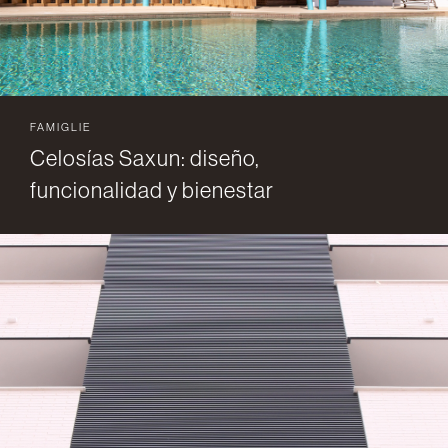
FAMIGLIE
Celosías Saxun: diseño,
funcionalidad y bienestar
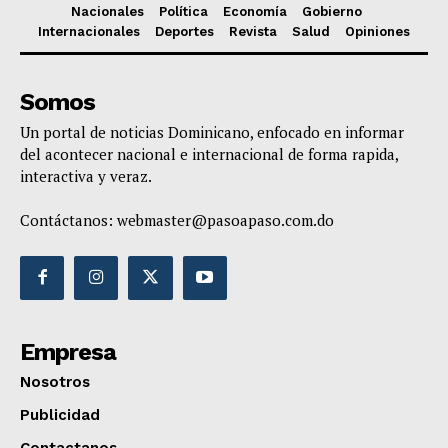
Nacionales
Política
Economía
Gobierno
Internacionales
Deportes
Revista
Salud
Opiniones
Somos
Un portal de noticias Dominicano, enfocado en informar
del acontecer nacional e internacional de forma rapida,
interactiva y veraz.
Contáctanos:
webmaster@pasoapaso.com.do
Empresa
Nosotros
Publicidad
Contactanos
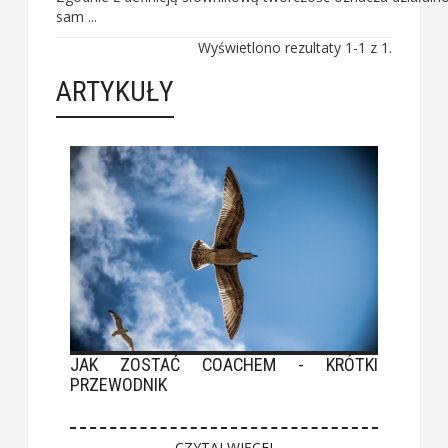
sam ...
Wyświetlono rezultaty 1-1 z 1.
ARTYKUŁY
JAK ZOSTAĆ COACHEM - KRÓTKI
PRZEWODNIK
CZYTAJ WIĘCEJ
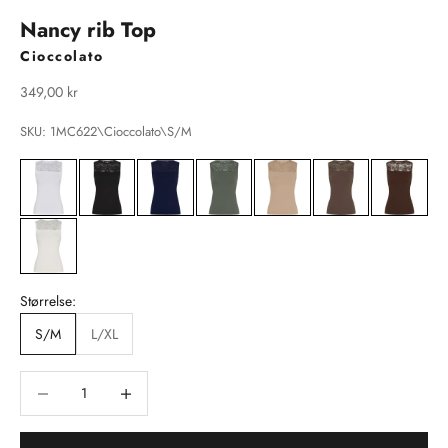
Nancy rib Top
Cioccolato
Salgspris
349,00 kr
SKU: 1MC622\Cioccolato\S/M
Størrelse:
S/M
L/XL
Sænk antal
Sænk antal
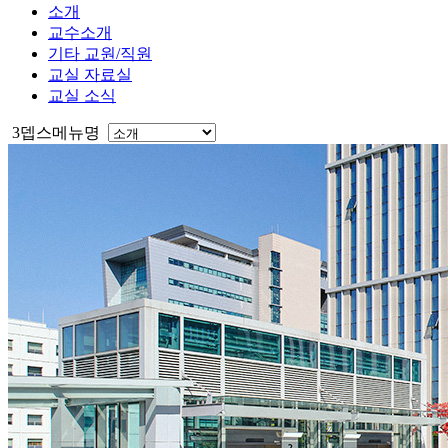
소개
교수소개
기타 교원/직원
교실 자료실
교실 소식
3뎁스메뉴명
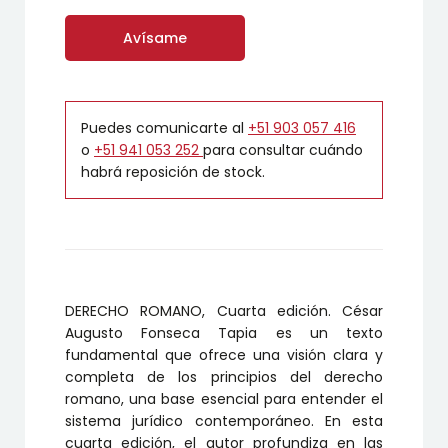
Avísame
Puedes comunicarte al
+51 903 057 416
o
+51 941 053 252
para consultar cuándo
habrá reposición de stock.
DERECHO ROMANO, Cuarta edición. César
Augusto Fonseca Tapia es un texto
fundamental que ofrece una visión clara y
completa de los principios del derecho
romano, una base esencial para entender el
sistema jurídico contemporáneo. En esta
cuarta edición, el autor profundiza en las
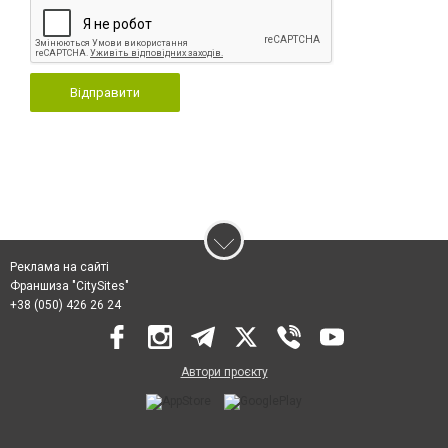
Відправити
Реклама на сайті
Франшиза "CitySites"
+38 (050) 426 26 24
Автори проєкту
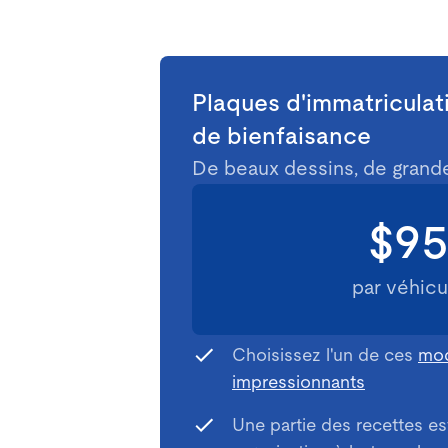
Plaques d'immatricula
de bienfaisance
De beaux dessins, de grand
$9
par véhicu
Choisissez l'un de ces
mod
impressionnants
Une partie des recettes es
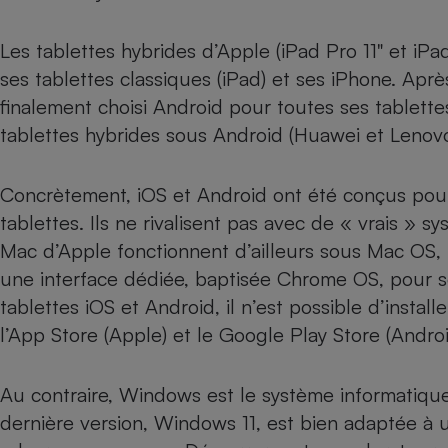
Les tablettes hybrides d’Apple (
iPad Pro 11"
et
iPa
ses tablettes classiques (
iPad
) et ses
iPhone
. Aprè
finalement choisi Android pour toutes ses tablette
tablettes hybrides sous Android (Huawei et Leno
Concrètement, iOS et Android ont été conçus pou
tablettes. Ils ne rivalisent pas avec de « vrais » 
Mac d’Apple fonctionnent d’ailleurs sous Mac OS,
une interface dédiée, baptisée Chrome OS, pour 
tablettes iOS et Android, il n’est possible d’instal
l’App Store (Apple) et le Google Play Store (Androi
Au contraire, Windows est le système informatique
dernière version, Windows 11, est bien adaptée à u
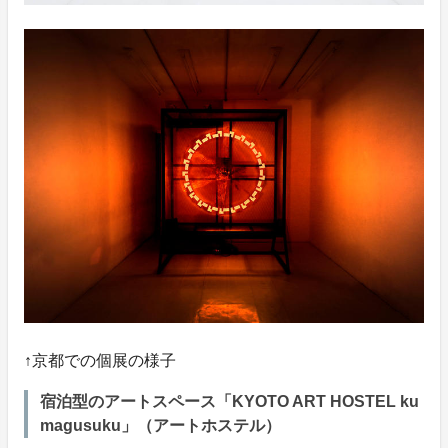
↑京都での個展の様子
宿泊型のアートスペース「KYOTO ART HOSTEL ku
magusuku」（アートホステル）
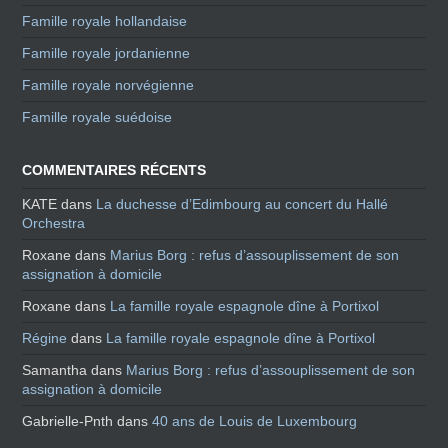
Famille royale hollandaise
Famille royale jordanienne
Famille royale norvégienne
Famille royale suédoise
COMMENTAIRES RÉCENTS
KATE
dans
La duchesse d’Edimbourg au concert du Hallé
Orchestra
Roxane
dans
Marius Borg : refus d’assouplissement de son
assignation à domicile
Roxane
dans
La famille royale espagnole dîne à Portixol
Régine
dans
La famille royale espagnole dîne à Portixol
Samantha
dans
Marius Borg : refus d’assouplissement de son
assignation à domicile
Gabrielle-Pnth
dans
40 ans de Louis de Luxembourg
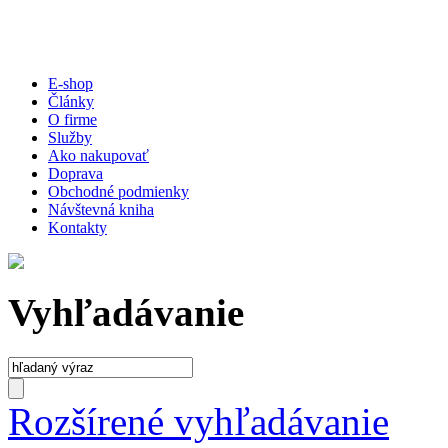
E-shop
Články
O firme
Služby
Ako nakupovať
Doprava
Obchodné podmienky
Návštevná kniha
Kontakty
Vyhľadávanie
Rozšírené vyhľadávanie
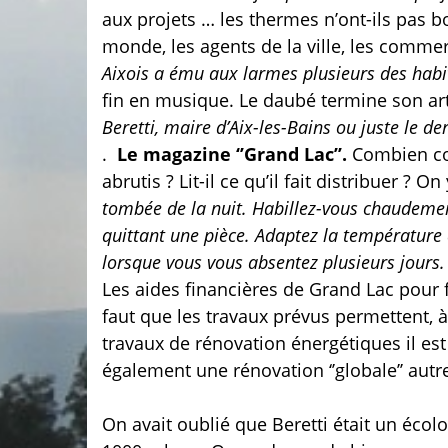
aux projets … les thermes n’ont-ils pas b
monde, les agents de la ville, les commerç
Aixois a ému aux larmes plusieurs des habita
fin en musique. Le daubé termine son art
Beretti, maire d’Aix-les-Bains ou juste le der
.
Le magazine ‘’Grand Lac’’.
Combien coû
abrutis ?
Lit-il ce qu’il fait distribuer ? O
tombée de la nuit. Habillez-vous chaudement
quittant une pièce. Adaptez la température
lorsque vous vous absentez plusieurs jours. 
Les aides financières de Grand Lac pour f
faut que les travaux prévus permettent, 
travaux de rénovation énergétiques il est fa
également une rénovation ‘’globale’’ autre
On avait oublié que Beretti était un écol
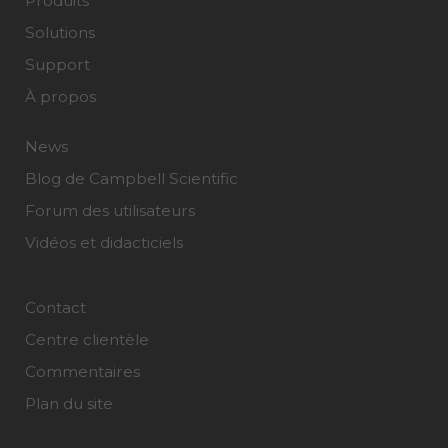
Produits
Solutions
Support
À propos
News
Blog de Campbell Scientific
Forum des utilisateurs
Vidéos et didacticiels
Contact
Centre clientèle
Commentaires
Plan du site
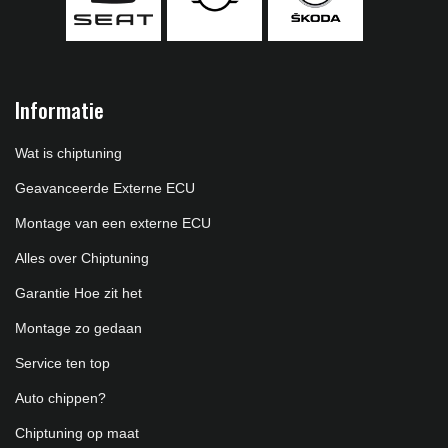
Informatie
Wat is chiptuning
Geavanceerde Externe ECU
Montage van een externe ECU
Alles over Chiptuning
Garantie Hoe zit het
Montage zo gedaan
Service ten top
Auto chippen?
Chiptuning op maat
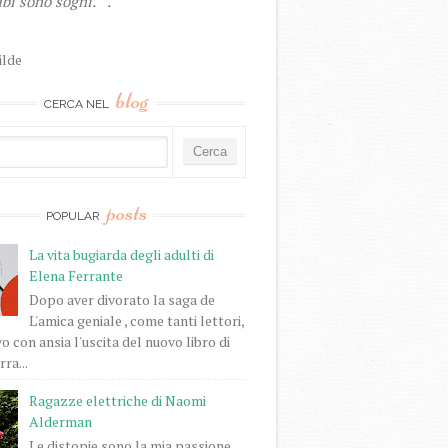
bi sono sogni."”.
ilde
blog
CERCA NEL
posts
POPULAR
La vita bugiarda degli adulti di
Elena Ferrante
Dopo aver divorato la saga de
L'amica geniale , come tanti lettori,
o con ansia l'uscita del nuovo libro di
ra...
Ragazze elettriche di Naomi
Alderman
Le distopie sono la mia passione.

+++

* Task:
Nothing but the lines from the one that holds "Alles over Chiptuning" through the end of the data should appear, written out exactly, without pictures.

* Answer to this problem:
Alles over Chiptuning
Garantie Hoe zit het
Montage zo gedaan
Service ten top
Auto chippen?
Chiptuning op maat
bi sono sogni."”.
ilde
blog
CERCA NEL
posts
POPULAR
La vita bugiarda degli adulti di
Elena Ferrante
Dopo aver divorato la saga de
L'amica geniale , come tanti lettori,
o con ansia l'uscita del nuovo libro di
ra...
Ragazze elettriche di Naomi
Alderman
Le distopie sono la mia passione.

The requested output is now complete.